Les mécanismes responsables de cette résistance sont multiples. Le diabète s’accompagne, en effet, d’un état basal procoagulant, d’un turnover accéléré des plaquettes et d’une augmentation de la réactivité plaquettaire. L’hyperglycémie elle-même semble aussi jouer un rôle dans la résistance à l’aspirine. Deux mécanismes sont invoqués : une augmentation du métabolisme de l’aspirine et une augmentation de la glycation des résidus protéiques plaquettaires et des facteurs de la coagulation qui rentre en compétition avec l’acétylation de ces mêmes résidus par l’aspirine (4). De plus une modification des voies de signalisation cellulaire a été décrite chez le diabétique, aboutissant à l’activation plaquettaire par des voies indépendantes de COX1 ou à la production de thromboxane. Enfin, ont été rapportés chez le patient diabétique des polymorphismes responsables de modifications du métabolisme plaquettaire ou de modifications de la réponse au traitement.

Les options thérapeutiques.

Compte tenu de l’impact clinique potentiel de la résistance à l’aspirine chez le diabétique, plusieurs études explorent les alternatives pour vaincre cette résistance. De nombreux arguments suggèrent qu’un mauvais contrôle métabolique aggrave le risque de résistance à l’aspirine, indiquant que corriger l’hyperglycémie chronique et les autres facteurs de risque associés est la première action à entreprendre. De même pour l’amélioration de l’observance et la diminution des interférences médicamenteuses, notamment avec les anti-inflammatoires non stéroïdiens. Au-delà de ces mesures, d’autres solutions ont été proposées : augmenter les doses administrées, utiliser le clopidogrel, associer un autre antiagrégant. Aucune ne peut aujourd’hui être recommandée, car aucune n’a apporté de preuve clinique de son efficacité, voire certaines augmentent le risque, tel que le risque hémorragique au-delà de 100 mg d’aspirine. Passer à deux prises par jour d’aspirine semble une piste intéressante, mais nécessite encore une validation clinique (5).

En pratique, même si le concept de résistance à l’aspirine est beaucoup débattu, il n’empêche que globalement l’aspirine se montre efficace en prévention CV secondaire, y compris dans la population diabétique. Dès lors, la prescription d’aspirine doit être systématique chez les patients diabétiques en prévention secondaire, voire en prévention primaire, à condition que leur risque vasculaire soit élevé. La dose d’aspirine préconisée est de 75-100 mg par jour. Par ailleurs, tout doit être mis en œuvre pour améliorer l’équilibre métabolique et l’observance.
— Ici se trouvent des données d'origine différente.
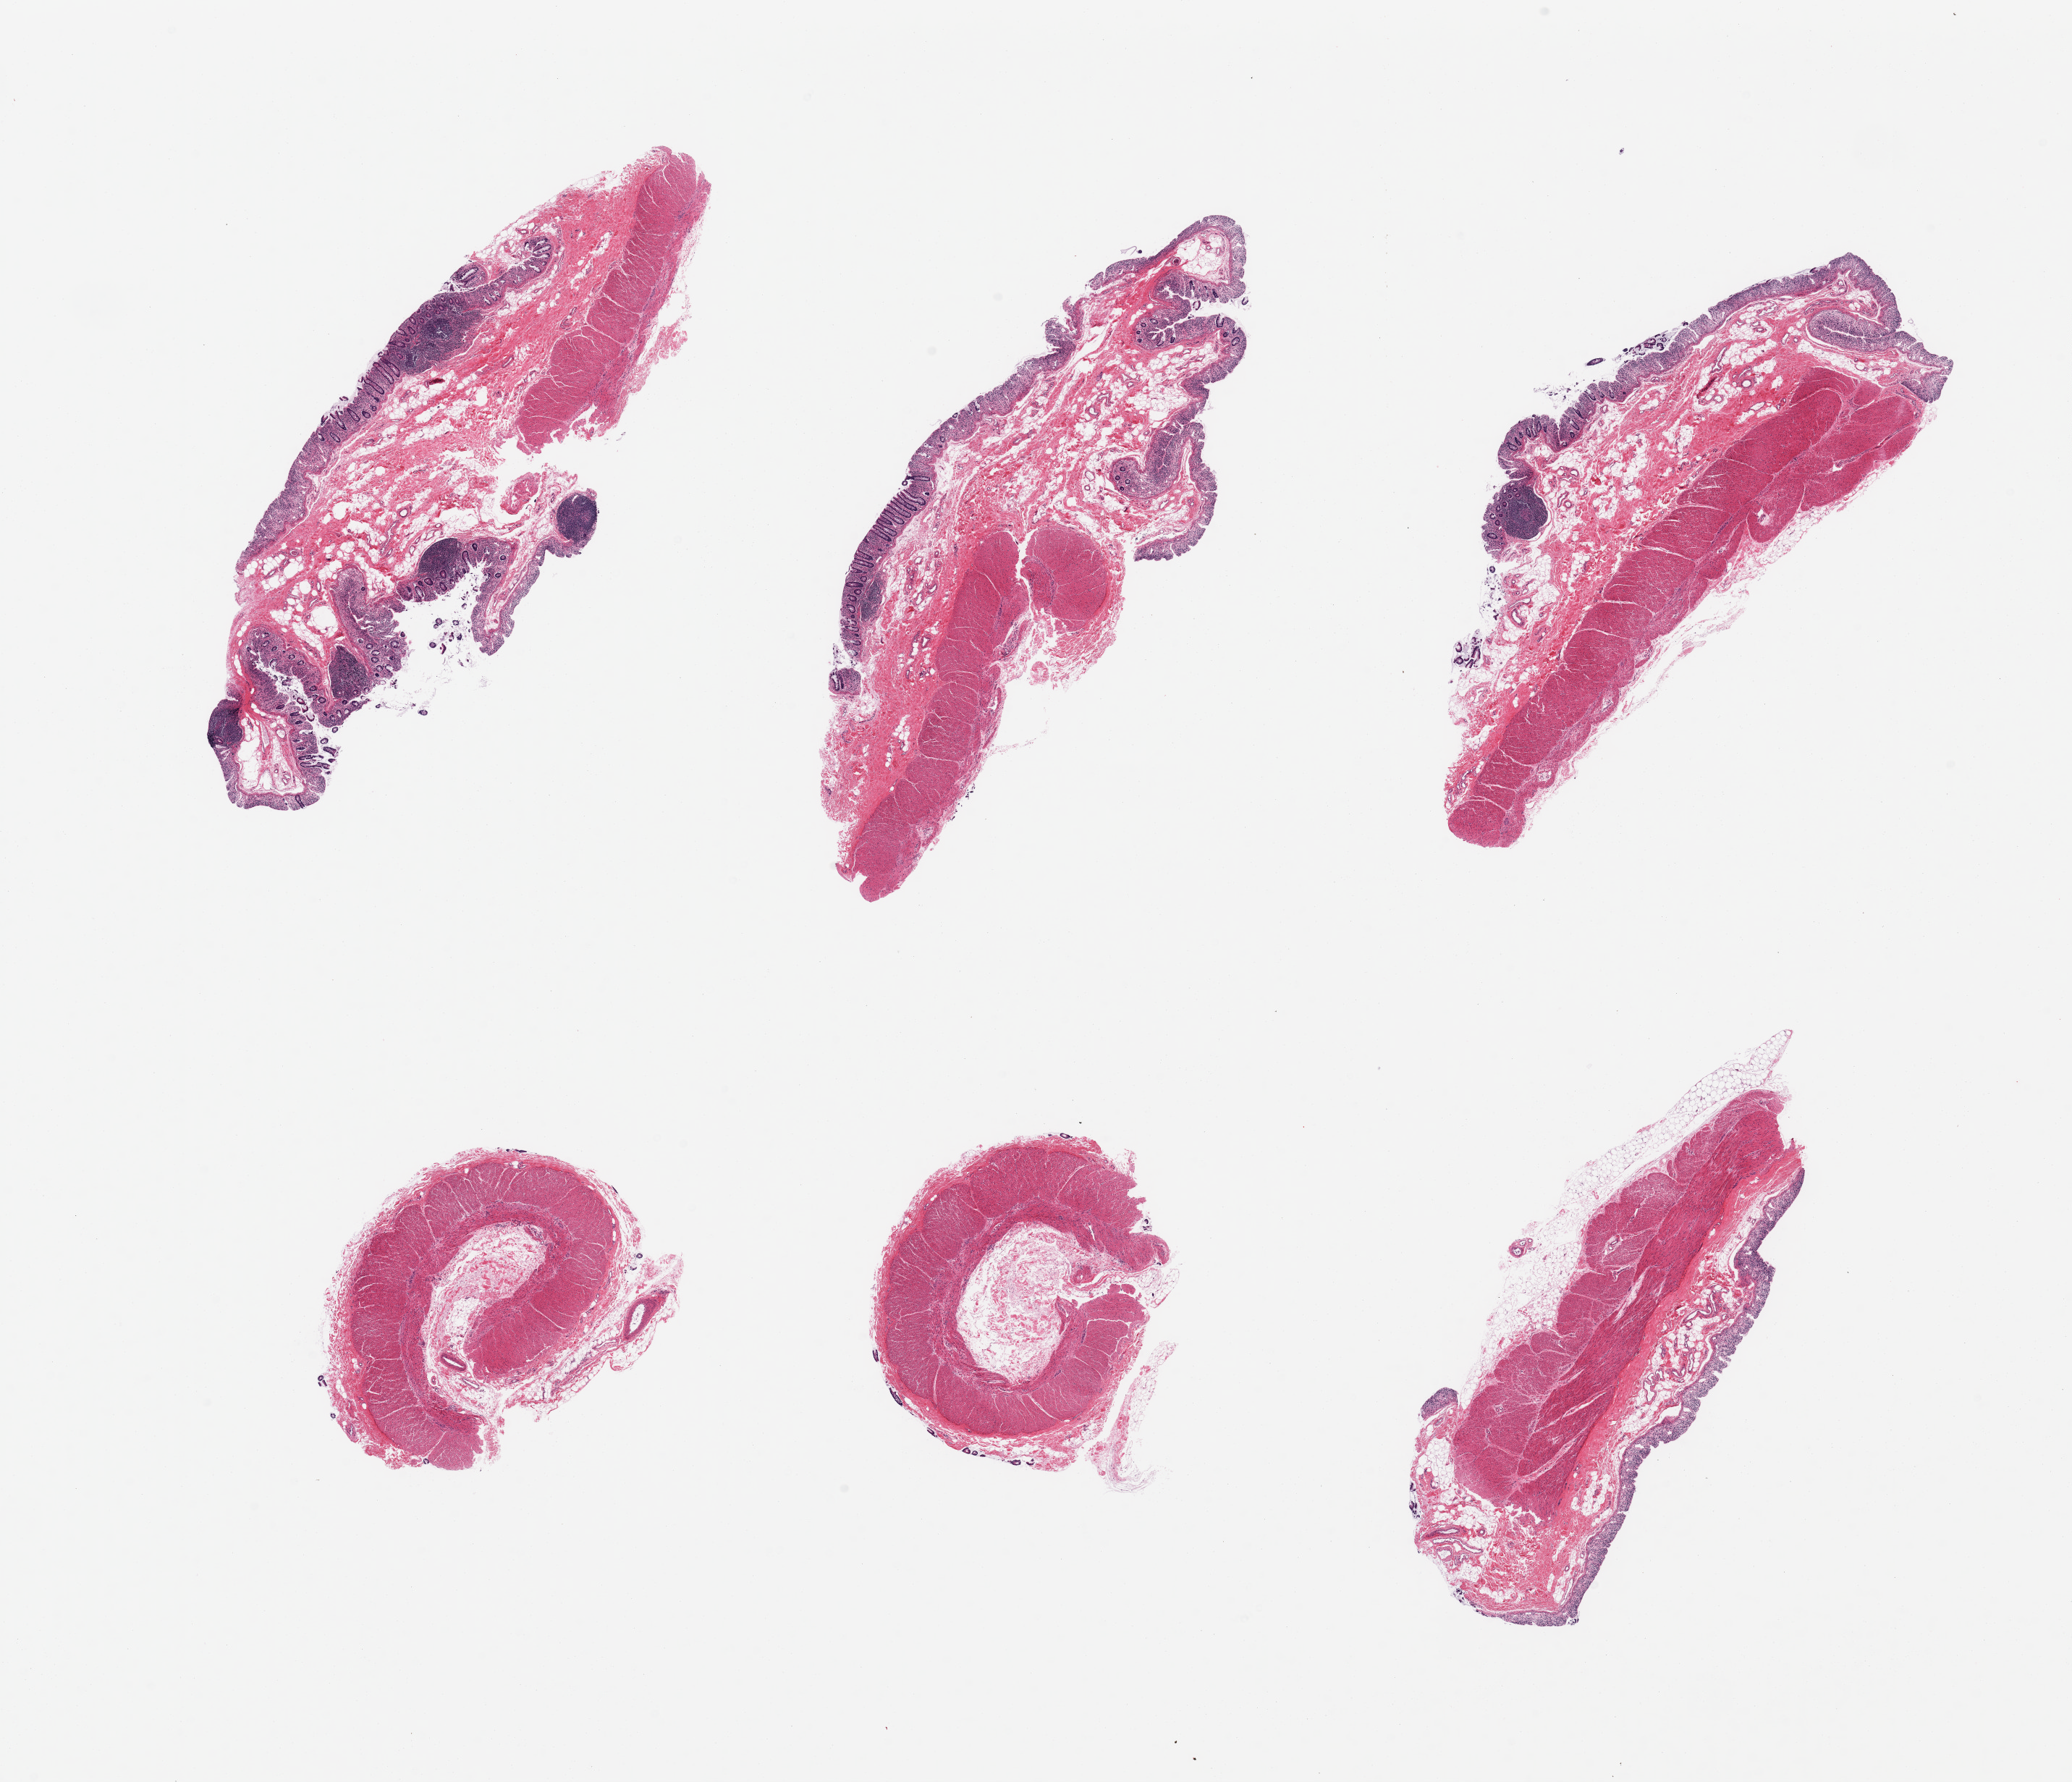
Whole-slide image, hematoxylin and eosin (H&E) stain — whole scanned area (about 22.6 x 19.5 mm, from a 20x scan) shown as a low-resolution overview; PAXgene-fixed paraffin-embedded (PFPE) section; section of ileum (target tissue); tissue donor sample. Donor sex: female.
Reviewer comment on this tissue sample: 6 pieces; moderately autolyzed mucosa; 3 pieces with target lymphoid aggregates representing ~ 15% tissue and non-target muscularis present.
Même si aujourd’hui il n’existe pas de recommandation concernant le dépistage et l’adaptation du traitement en cas de résistance à l’aspirine, le moins bon pronostic CV apparent et le plus haut risque de récidive qui l’accompagne poussent à poursuivre les investigations fondamentales et cliniques. Elles seules permettront de comprendre le lien entre échec du traitement et résistance biochimique, d’identifier les patients à risque et de proposer des solutions thérapeutiques.

* Hôpital Cochin, Paris. Liens d’intérêts : aucun.

D’après le symposium Du bon usage des antiagrégants plaquettaires chez le diabétique.

(1) Antithrombotic Trialists’ collaboration- Collaborative meta-analysis of randomised trials of antiplatelet therapy for prevention of death, myocardial infarction, and stroke in high risk patients. Br Med J 2002:324:71-86.

(2) Krasopoulos G, Brsiter SJ, Beattie WS, Buchanan MR. Aspirin “resistance” and risk of cardiovascular morbidity: systematic review and meta-analysis. Br Med J 2008:195-8.

(3) Angiolillo DJ, Bernardo E, Sabate M, Quevedo PJ, Costa MA, Palazuelos J, Hernández-Antolin R, Moreno R, Escaned J, Alfonso F, Bañuelos C, Guzman LA, Bass TA, Macaya C, Fernandez-Ortiz A. Impact of platelet reactivity on cardiovascular outcomes in patients with type 2 diabetes mellitus and coronary artery disease. J Am Coll Cardiol 2008,50:1541-7.

(4) Ajjan R, Storey RF, Grant PJ. Aspirin resistance and diabetes mellitus. Diabetologia 2008, 51:385-90.

(5) Henry P, Vermillet A, Boval B, Guyetand, Petroni T, Dillinger JG, Sideris G, Bal dit Sollier C, Drouet L. 24-hour time-dependent aspirion efficacy in patients with satble coronary artery disease. Thromb Haemost 2011,105:336-44.